Classes at Stanford > Curriculum / Syllabus
Requirements
No language prerequisite (not even English).
Also, students should buy the textbook, at least a small dictionary, a notebook for homework and journal entries and in later quarters subscribe to at least one international journal. All the options are in the materials list.
Goals
1st quarter
- To learn simple grammar
- To read and write with "level 1" vocabulary (500 roots -
that's a lot, but not too much).
2nd quarter
- To learn more complex grammar
- To read and write with level 2 vocabulary (an additional 500 roots -
which brings the student to the level needed for most general conversations)

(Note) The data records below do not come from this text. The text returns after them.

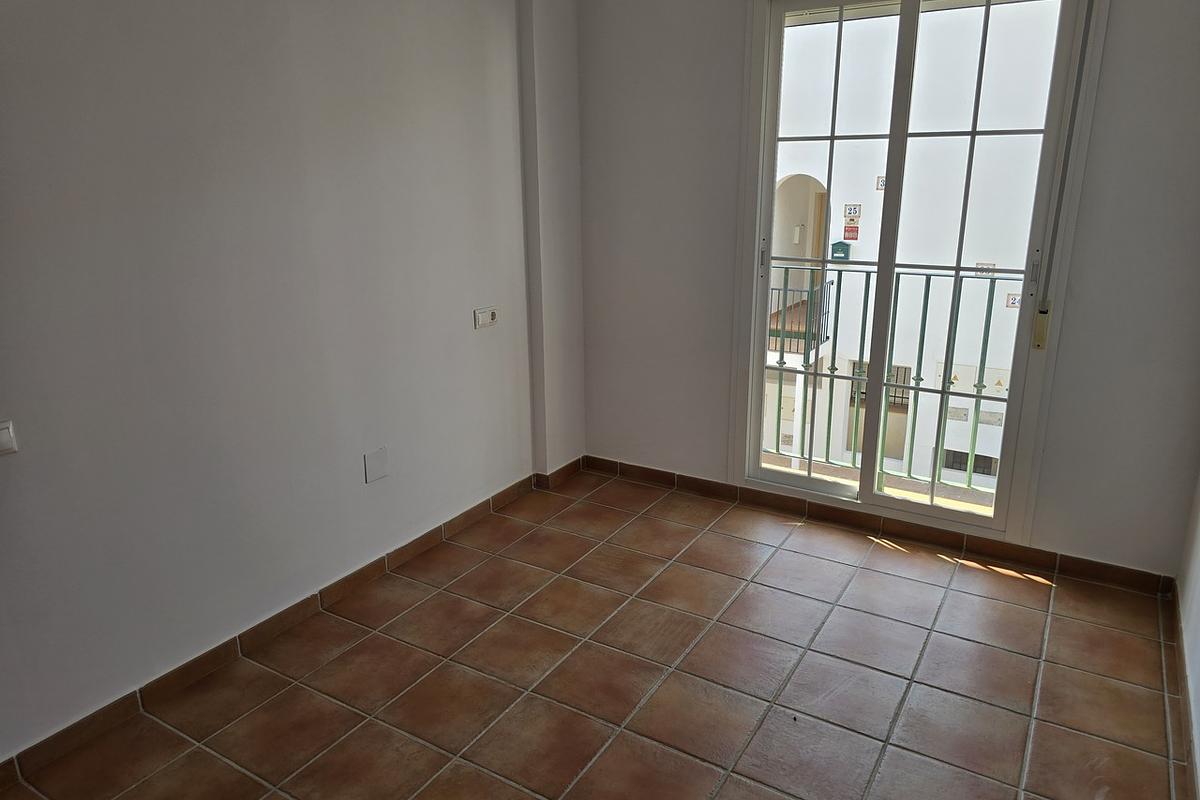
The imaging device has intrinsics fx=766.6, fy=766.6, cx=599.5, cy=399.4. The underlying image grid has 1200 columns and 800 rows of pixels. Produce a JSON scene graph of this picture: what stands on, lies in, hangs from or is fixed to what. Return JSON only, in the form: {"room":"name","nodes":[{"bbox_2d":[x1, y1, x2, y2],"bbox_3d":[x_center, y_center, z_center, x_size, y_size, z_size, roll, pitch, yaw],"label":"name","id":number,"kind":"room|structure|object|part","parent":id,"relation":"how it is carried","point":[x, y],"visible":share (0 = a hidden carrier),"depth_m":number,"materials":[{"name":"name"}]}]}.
{"room":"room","nodes":[
{"label":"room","id":0,"kind":"room"},
{"bbox_2d":[0,0,576,764],"bbox_3d":[-1.285,-0.440,2.344,0.189,2.695,4.512,9,19,30],"label":"left wall","id":1,"kind":"structure","parent":0,"point":[489,344],"depth_m":2.47,"materials":[{"name":"paint"}]},
{"bbox_2d":[0,419,17,456],"bbox_3d":[-1.526,0.107,1.891,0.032,0.087,0.134,9,19,30],"label":"light switch","id":2,"kind":"object","parent":1,"relation":"attached to","point":[3,437],"visible":0.98,"depth_m":1.93,"materials":[{"name":"white plastic"}]},
{"bbox_2d":[0,465,560,789],"bbox_3d":[-1.174,0.813,2.702,0.015,0.083,3.810,9,19,30],"label":"baseboard","id":3,"kind":"structure","parent":1,"relation":"attached to","point":[362,570],"depth_m":2.60,"materials":[{"name":"brown tile"}]},
{"bbox_2d":[363,447,389,483],"bbox_3d":[-0.879,0.258,3.020,0.011,0.124,0.109,9,19,30],"label":"wall cover plate","id":4,"kind":"object","parent":1,"relation":"attached to","point":[381,455],"visible":0.98,"depth_m":3.01,"materials":[{"name":"white plastic"}]},
{"bbox_2d":[473,306,497,328],"bbox_3d":[-0.510,-0.373,3.450,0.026,0.083,0.134,9,19,30],"label":"wall socket","id":5,"kind":"object","parent":1,"relation":"attached to","point":[480,323],"visible":0.99,"depth_m":3.43,"materials":[{"name":"white plastic"}]},
{"bbox_2d":[0,466,1193,799],"bbox_3d":[-0.024,1.138,1.916,3.105,0.116,4.655,9,19,30],"label":"tiled floor","id":6,"kind":"structure","parent":0,"point":[769,567],"depth_m":2.48,"materials":[{"name":"tile"}]},
{"bbox_2d":[571,0,1199,582],"bbox_3d":[1.100,-0.735,3.317,2.957,2.690,0.195,9,19,30],"label":"back wall","id":7,"kind":"structure","parent":0,"point":[1123,96],"depth_m":3.18,"materials":[{"name":"paint"}]},
{"bbox_2d":[580,454,1170,594],"bbox_3d":[1.044,0.527,3.615,2.662,0.083,0.015,9,19,30],"label":"back baseboard","id":8,"kind":"structure","parent":7,"relation":"attached to","point":[1095,570],"depth_m":3.42,"materials":[{"name":"brown tile"}]},
{"bbox_2d":[730,1,1100,540],"bbox_3d":[1.255,-0.611,3.294,1.303,2.358,0.163,9,19,30],"label":"sliding glass door","id":9,"kind":"structure","parent":7,"relation":"in","point":[757,472],"depth_m":3.28,"materials":[{"name":"glass"}]},
{"bbox_3d":[0.722,-0.629,3.422,0.024,0.154,0.031,9,19,30],"label":"door handle","id":10,"kind":"part","parent":9,"relation":"part of","materials":[{"name":"metal"}]},
{"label":"glass panel","id":11,"kind":"part","parent":9,"relation":"part of","materials":[{"name":"clear glass"}]},
{"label":"glass pane","id":12,"kind":"part","parent":9,"relation":"part of","materials":[{"name":"clear glass"}]},
{"bbox_3d":[1.622,-0.464,2.875,0.027,0.150,0.036,9,19,30],"label":"door handle","id":13,"kind":"part","parent":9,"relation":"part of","materials":[{"name":"silver metal"}]},
{"bbox_2d":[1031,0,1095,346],"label":"shutter strap","id":14,"kind":"object","parent":9,"relation":"attached to","point":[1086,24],"visible":0.98,"depth_m":2.82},
{"bbox_2d":[1176,469,1199,796],"bbox_3d":[1.151,0.015,0.842,0.175,2.698,4.149,9,19,30],"label":"right wall","id":15,"kind":"structure","parent":0,"point":[1198,630],"depth_m":2.50,"materials":[{"name":"white paint"}]},
{"bbox_2d":[1169,582,1198,799],"bbox_3d":[1.192,1.171,1.416,0.014,0.083,3.750,9,19,30],"label":"baseboard","id":16,"kind":"structure","parent":15,"relation":"attached to","point":[1184,696],"depth_m":2.31,"materials":[{"name":"brown tile"}]},
{"label":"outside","id":17,"kind":"structure","parent":0,"visible":0},
{"bbox_2d":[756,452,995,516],"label":"balcony floor","id":18,"kind":"structure","parent":17,"point":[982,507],"depth_m":4.20,"materials":[{"name":"beige"}]},
{"bbox_2d":[762,263,1017,494],"bbox_3d":[1.769,-0.130,3.949,3.123,1.177,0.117,9,19,30],"label":"balcony railing","id":19,"kind":"object","parent":18,"relation":"on","point":[780,388],"visible":0.46,"depth_m":4.11,"materials":[{"name":"green metal"}]},
{"bbox_2d":[761,0,1059,487],"bbox_3d":[4.744,-2.709,11.824,15.901,9.879,2.720,9,19,30],"label":"building","id":20,"kind":"structure","parent":17,"point":[820,180],"depth_m":10.71,"materials":[{"name":"white"}]},
{"bbox_2d":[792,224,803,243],"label":"wall lamp","id":21,"kind":"object","parent":20,"relation":"attached to","point":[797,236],"visible":0.87,"depth_m":10.13,"materials":[{"name":"white"}]},
{"bbox_2d":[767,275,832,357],"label":"balcony railing","id":22,"kind":"object","parent":20,"relation":"attached to","point":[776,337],"visible":0.31,"depth_m":9.08,"materials":[{"name":"black metal"}]},
{"bbox_2d":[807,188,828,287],"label":"door","id":23,"kind":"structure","parent":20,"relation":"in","point":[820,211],"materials":[{"name":"brown wood"}]},
{"bbox_2d":[830,241,850,259],"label":"mailbox","id":24,"kind":"object","parent":20,"relation":"attached to","point":[837,243],"visible":0.81,"materials":[{"name":"green metal"}]},
{"bbox_2d":[843,223,858,240],"bbox_3d":[3.914,-2.594,11.925,0.216,0.253,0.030,9,19,30],"label":"red sign","id":25,"kind":"object","parent":20,"relation":"attached to","point":[848,232],"visible":0.96,"depth_m":11.92,"materials":[{"name":"red"}]},
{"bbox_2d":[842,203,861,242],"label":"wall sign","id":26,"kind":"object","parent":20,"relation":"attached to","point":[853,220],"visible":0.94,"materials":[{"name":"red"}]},
{"bbox_2d":[843,204,861,218],"bbox_3d":[3.723,-2.764,11.278,0.234,0.226,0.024,9,19,30],"label":"sign","id":27,"kind":"object","parent":20,"relation":"attached to","point":[851,208],"visible":0.96,"depth_m":11.27,"materials":[{"name":"white ceramic"}]},
{"bbox_2d":[875,175,885,190],"bbox_3d":[4.126,-3.161,11.198,0.182,0.221,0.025,9,19,30],"label":"house number sign","id":28,"kind":"object","parent":20,"relation":"attached to","point":[881,185],"visible":0.63,"depth_m":11.21,"materials":[{"name":"white ceramic"}]},
{"bbox_2d":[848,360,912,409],"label":"barred window","id":29,"kind":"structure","parent":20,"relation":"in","point":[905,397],"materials":[{"name":"black metal"}]},
{"bbox_2d":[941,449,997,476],"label":"basement window","id":30,"kind":"structure","parent":20,"relation":"in","point":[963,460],"depth_m":10.62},
{"bbox_2d":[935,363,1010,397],"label":"utility cabinet","id":31,"kind":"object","parent":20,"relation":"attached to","point":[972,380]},
{"bbox_2d":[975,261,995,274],"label":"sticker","id":32,"kind":"object","parent":20,"relation":"attached to","point":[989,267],"visible":0.58,"depth_m":10.44,"materials":[{"name":"white"}]},
{"bbox_2d":[1005,292,1020,308],"bbox_3d":[4.929,-1.175,9.133,0.166,0.184,0.017,9,19,30],"label":"sign","id":33,"kind":"object","parent":20,"relation":"attached to","point":[1013,304],"visible":0.65,"depth_m":9.13,"materials":[{"name":"white ceramic"}]}
]}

- To speak simple sentences
- To subscribe to an international journal in Esperanto and report on
the contents
- To begin learning about the culture of Esperanto
- To attend an esperanto event (club meeting, picnic, committee
meeting, congress... anything) and report on it in Esperanto
3rd quarter
- To read, write and speak well enough to pass the Basic Level
international examination administered by Dorothy HOLLAND out of Santa
Barbara (optional - you don't have to take the exam, i just want to feel
that you're ready for it)
- To begin corresponding with an esperantist in a foreign country (not
one in which the student knows the local language or has local contacts
- that would be too easy :)
- To attend another Esperanto event
- To learn more esperanto history and world culture
Time committment
Classroom:
2 hours a week: Tuesday's 19:30 to 21:30 at the International Center on the Stanford campus.
15 -> 30 minutes a day: every single day for the rest of your life! Or until you're good enough that you don't need to anymore. For many people that means 1 year to be "fluent" (not "expert").